START PROVIDED ENTRIES

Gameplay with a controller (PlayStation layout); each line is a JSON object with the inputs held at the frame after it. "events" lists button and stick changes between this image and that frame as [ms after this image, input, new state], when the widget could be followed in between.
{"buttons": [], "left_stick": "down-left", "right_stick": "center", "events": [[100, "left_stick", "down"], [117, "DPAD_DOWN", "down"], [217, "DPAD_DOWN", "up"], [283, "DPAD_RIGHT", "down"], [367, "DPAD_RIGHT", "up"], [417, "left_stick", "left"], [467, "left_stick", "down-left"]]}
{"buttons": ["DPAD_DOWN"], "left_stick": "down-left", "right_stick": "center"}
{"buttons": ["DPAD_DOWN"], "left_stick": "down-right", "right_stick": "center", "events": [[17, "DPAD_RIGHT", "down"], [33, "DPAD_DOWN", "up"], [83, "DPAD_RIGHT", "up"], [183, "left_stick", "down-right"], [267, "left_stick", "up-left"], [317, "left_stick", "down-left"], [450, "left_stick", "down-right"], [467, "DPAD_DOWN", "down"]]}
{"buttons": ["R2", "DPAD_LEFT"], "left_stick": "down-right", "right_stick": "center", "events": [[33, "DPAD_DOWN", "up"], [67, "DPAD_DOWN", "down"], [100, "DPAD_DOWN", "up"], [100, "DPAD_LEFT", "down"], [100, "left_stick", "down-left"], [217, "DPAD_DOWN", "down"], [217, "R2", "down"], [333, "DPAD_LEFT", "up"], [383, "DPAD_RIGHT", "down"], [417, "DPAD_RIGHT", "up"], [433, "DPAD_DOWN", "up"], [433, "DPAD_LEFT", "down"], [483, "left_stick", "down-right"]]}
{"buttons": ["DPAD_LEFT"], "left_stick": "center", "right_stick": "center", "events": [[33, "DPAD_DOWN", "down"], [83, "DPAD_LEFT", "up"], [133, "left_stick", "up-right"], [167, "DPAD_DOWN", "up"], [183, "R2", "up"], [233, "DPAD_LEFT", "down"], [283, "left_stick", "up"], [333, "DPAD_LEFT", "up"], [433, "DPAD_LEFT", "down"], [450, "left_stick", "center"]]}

END PROVIDED ENTRIES

= WHAT YOU ARE ASKED TO DO =
Each entry shown above should be transcribed exactly as written.

= RESPONSE BOX =
Gameplay with a controller (PlayStation layout); each line is a JSON object with the inputs held at the frame after it. "events" lists button and stick changes between this image and that frame as [ms after this image, input, new state], when the widget could be followed in between.
{"buttons": [], "left_stick": "down-left", "right_stick": "center", "events": [[100, "left_stick", "down"], [117, "DPAD_DOWN", "down"], [217, "DPAD_DOWN", "up"], [283, "DPAD_RIGHT", "down"], [367, "DPAD_RIGHT", "up"], [417, "left_stick", "left"], [467, "left_stick", "down-left"]]}
{"buttons": ["DPAD_DOWN"], "left_stick": "down-left", "right_stick": "center"}
{"buttons": ["DPAD_DOWN"], "left_stick": "down-right", "right_stick": "center", "events": [[17, "DPAD_RIGHT", "down"], [33, "DPAD_DOWN", "up"], [83, "DPAD_RIGHT", "up"], [183, "left_stick", "down-right"], [267, "left_stick", "up-left"], [317, "left_stick", "down-left"], [450, "left_stick", "down-right"], [467, "DPAD_DOWN", "down"]]}
{"buttons": ["R2", "DPAD_LEFT"], "left_stick": "down-right", "right_stick": "center", "events": [[33, "DPAD_DOWN", "up"], [67, "DPAD_DOWN", "down"], [100, "DPAD_DOWN", "up"], [100, "DPAD_LEFT", "down"], [100, "left_stick", "down-left"], [217, "DPAD_DOWN", "down"], [217, "R2", "down"], [333, "DPAD_LEFT", "up"], [383, "DPAD_RIGHT", "down"], [417, "DPAD_RIGHT", "up"], [433, "DPAD_DOWN", "up"], [433, "DPAD_LEFT", "down"], [483, "left_stick", "down-right"]]}
{"buttons": ["DPAD_LEFT"], "left_stick": "center", "right_stick": "center", "events": [[33, "DPAD_DOWN", "down"], [83, "DPAD_LEFT", "up"], [133, "left_stick", "up-right"], [167, "DPAD_DOWN", "up"], [183, "R2", "up"], [233, "DPAD_LEFT", "down"], [283, "left_stick", "up"], [333, "DPAD_LEFT", "up"], [433, "DPAD_LEFT", "down"], [450, "left_stick", "center"]]}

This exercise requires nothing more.